Extracted page text data:
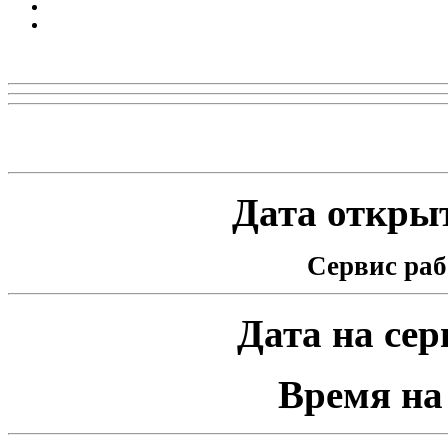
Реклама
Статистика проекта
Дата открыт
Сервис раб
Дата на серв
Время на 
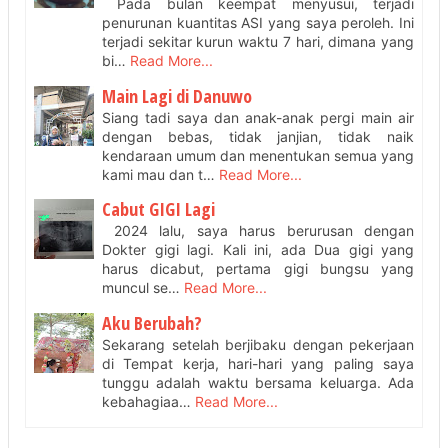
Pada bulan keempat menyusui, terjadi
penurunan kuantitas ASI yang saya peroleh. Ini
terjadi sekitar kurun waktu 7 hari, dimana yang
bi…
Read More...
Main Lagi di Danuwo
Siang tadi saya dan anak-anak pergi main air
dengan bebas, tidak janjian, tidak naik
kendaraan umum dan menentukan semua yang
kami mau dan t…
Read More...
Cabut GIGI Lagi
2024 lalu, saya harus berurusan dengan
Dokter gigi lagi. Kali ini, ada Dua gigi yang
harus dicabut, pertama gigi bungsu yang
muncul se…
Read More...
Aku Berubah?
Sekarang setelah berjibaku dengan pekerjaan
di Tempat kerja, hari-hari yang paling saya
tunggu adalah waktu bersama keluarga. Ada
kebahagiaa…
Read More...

What you have to do: Write the data above out again exactly, minus its pictures.

Answer box:
Реклама
Статистика проекта
Дата открыт
Сервис раб
Дата на серв
Время на 
Pada bulan keempat menyusui, terjadi
penurunan kuantitas ASI yang saya peroleh. Ini
terjadi sekitar kurun waktu 7 hari, dimana yang
bi…
Read More...
Main Lagi di Danuwo
Siang tadi saya dan anak-anak pergi main air
dengan bebas, tidak janjian, tidak naik
kendaraan umum dan menentukan semua yang
kami mau dan t…
Read More...
Cabut GIGI Lagi
2024 lalu, saya harus berurusan dengan
Dokter gigi lagi. Kali ini, ada Dua gigi yang
harus dicabut, pertama gigi bungsu yang
muncul se…
Read More...
Aku Berubah?
Sekarang setelah berjibaku dengan pekerjaan
di Tempat kerja, hari-hari yang paling saya
tunggu adalah waktu bersama keluarga. Ada
kebahagiaa…
Read More...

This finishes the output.